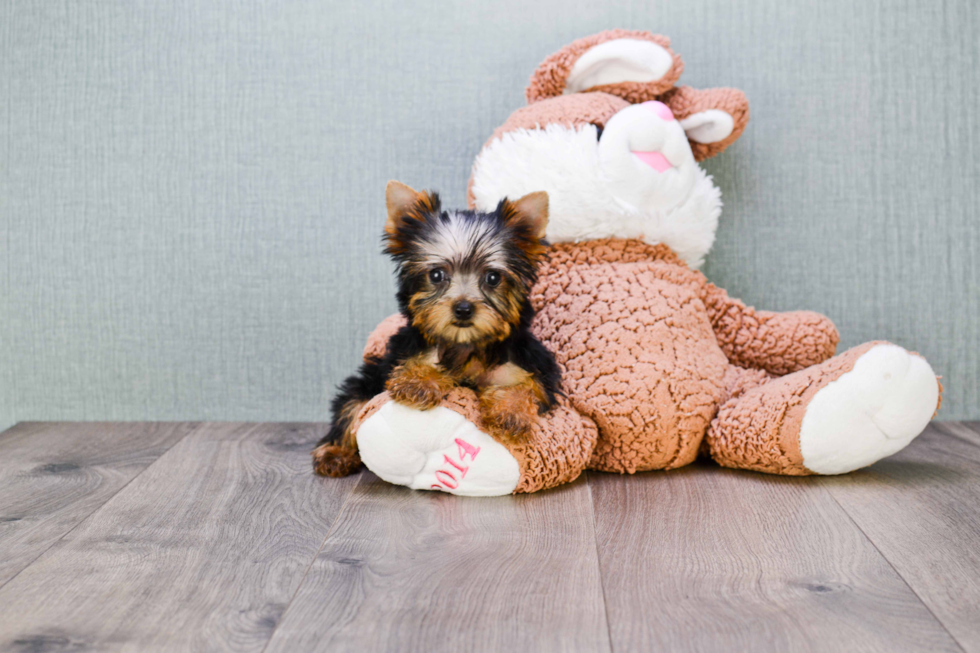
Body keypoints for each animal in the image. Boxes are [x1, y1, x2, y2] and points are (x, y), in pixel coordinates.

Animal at [314, 181, 560, 476]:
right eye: (436, 275)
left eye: (492, 277)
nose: (463, 308)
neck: (464, 344)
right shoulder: (400, 354)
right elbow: (417, 364)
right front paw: (418, 383)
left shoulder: (527, 366)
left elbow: (525, 387)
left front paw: (510, 412)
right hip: (367, 379)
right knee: (352, 403)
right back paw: (335, 452)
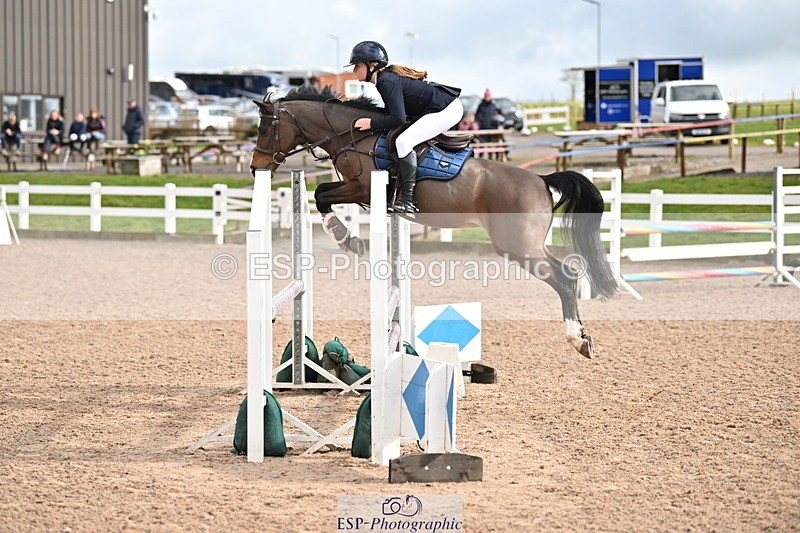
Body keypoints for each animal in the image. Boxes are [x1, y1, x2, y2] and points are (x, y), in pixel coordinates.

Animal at [250, 86, 618, 358]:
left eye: (266, 128)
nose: (255, 167)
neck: (356, 136)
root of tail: (541, 180)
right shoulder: (357, 189)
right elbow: (322, 193)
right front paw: (347, 237)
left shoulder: (362, 188)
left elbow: (322, 194)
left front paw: (347, 238)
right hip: (525, 245)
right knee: (567, 273)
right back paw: (581, 336)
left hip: (518, 246)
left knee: (565, 278)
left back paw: (578, 339)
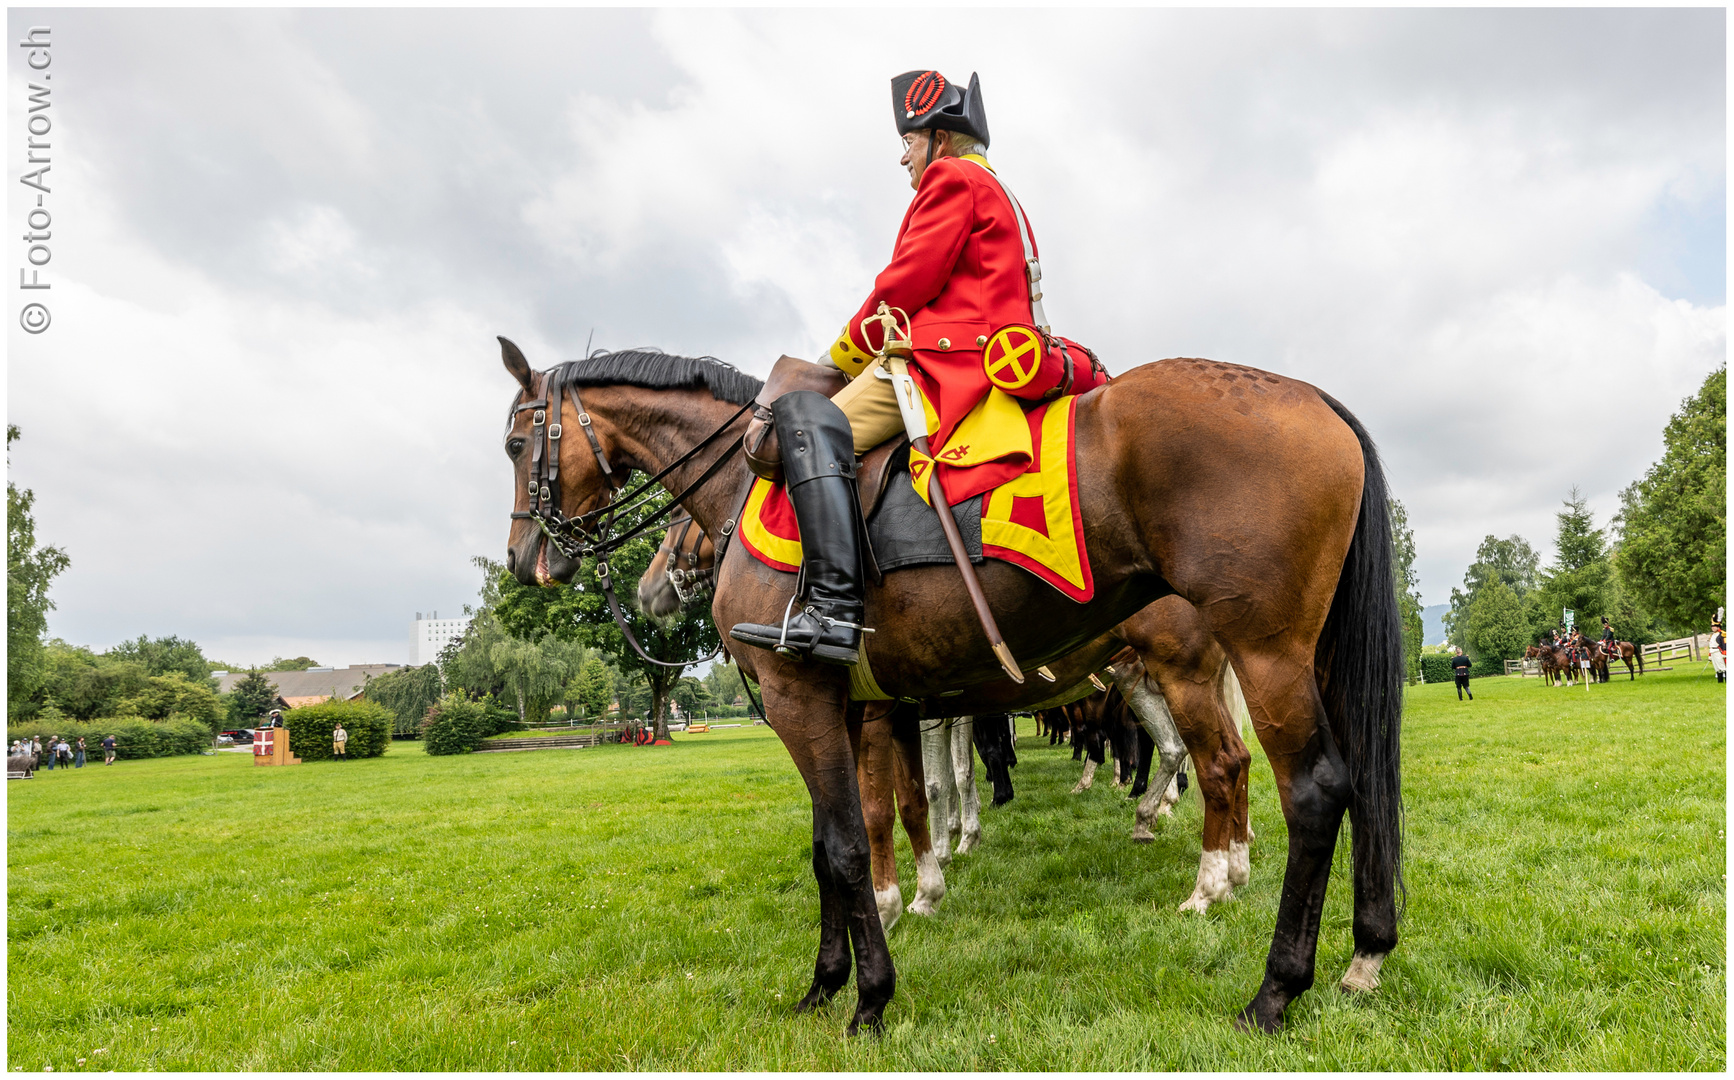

> DESCRIPTION OF THE TASK
The lines from the one holding "right back paw: (335, 452)" to the final line of the entries are to be duplicated exactly, and the pictures are to be left out.

> RESULT OF THE EXERCISE
right back paw: (335, 452)
Body keypoints for each animal in the image. Boxes are [x1, y1, x2, y2] and points are (x, y), in pixel coordinates.

Animal at [250, 86, 618, 358]:
left eye: (266, 128)
nose: (255, 167)
neck: (356, 136)
root of tail: (541, 180)
right shoulder: (357, 189)
right elbow: (322, 193)
right front paw: (347, 237)
left shoulder: (362, 188)
left elbow: (322, 194)
left front paw: (347, 238)
right hip: (525, 245)
right knee: (567, 273)
right back paw: (581, 336)
left hip: (518, 246)
left knee: (565, 278)
left back paw: (578, 339)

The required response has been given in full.